***** Supplied data *****
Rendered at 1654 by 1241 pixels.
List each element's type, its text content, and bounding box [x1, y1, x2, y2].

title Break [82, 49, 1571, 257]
*****
***** Supplied data *****
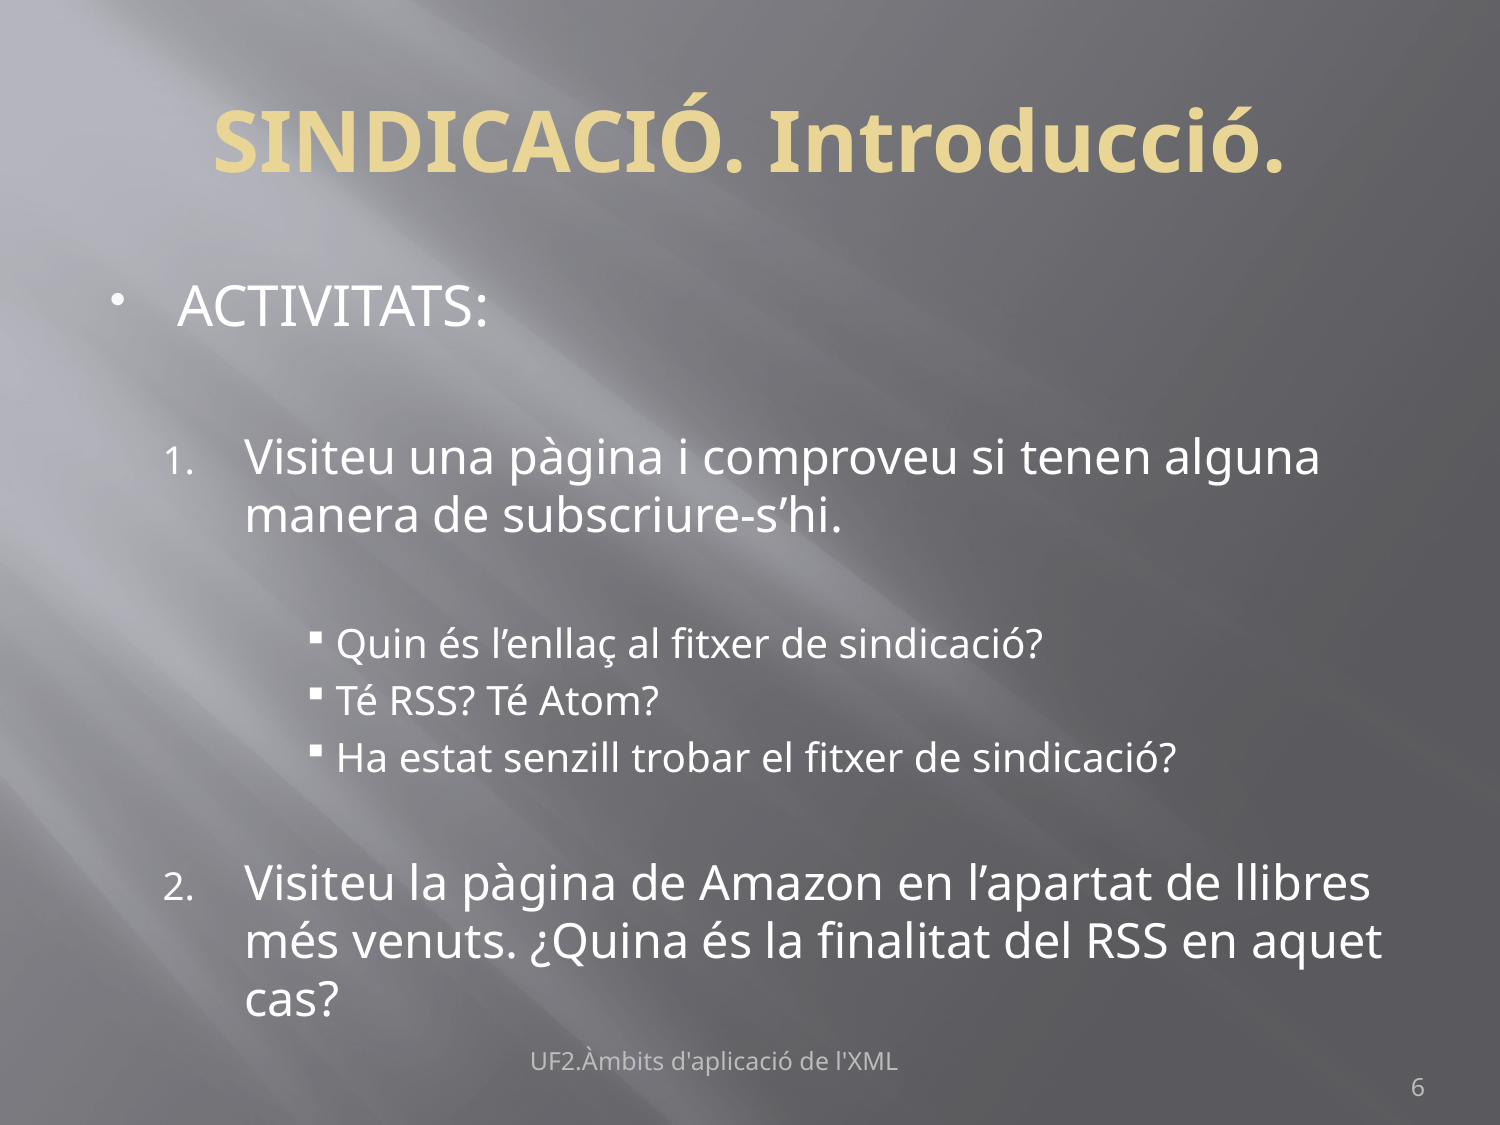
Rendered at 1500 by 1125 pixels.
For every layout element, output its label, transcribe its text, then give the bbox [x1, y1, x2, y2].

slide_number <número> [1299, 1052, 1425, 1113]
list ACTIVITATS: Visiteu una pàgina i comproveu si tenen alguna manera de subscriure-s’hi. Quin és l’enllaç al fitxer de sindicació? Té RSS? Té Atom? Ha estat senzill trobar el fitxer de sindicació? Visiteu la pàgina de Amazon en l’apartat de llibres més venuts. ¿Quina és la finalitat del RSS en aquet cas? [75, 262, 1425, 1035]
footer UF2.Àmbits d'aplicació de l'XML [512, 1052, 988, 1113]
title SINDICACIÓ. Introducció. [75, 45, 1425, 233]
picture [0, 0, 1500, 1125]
*****
Aim: Please output the items from the line with "Rendered at 1654 by 1241 pixels." up to and including the line with "title Break [82, 49, 1571, 257]", reproducing each line precisely.

Final result:
Rendered at 1654 by 1241 pixels.
List each element's type, its text content, and bounding box [x1, y1, x2, y2].

title Break [82, 49, 1571, 257]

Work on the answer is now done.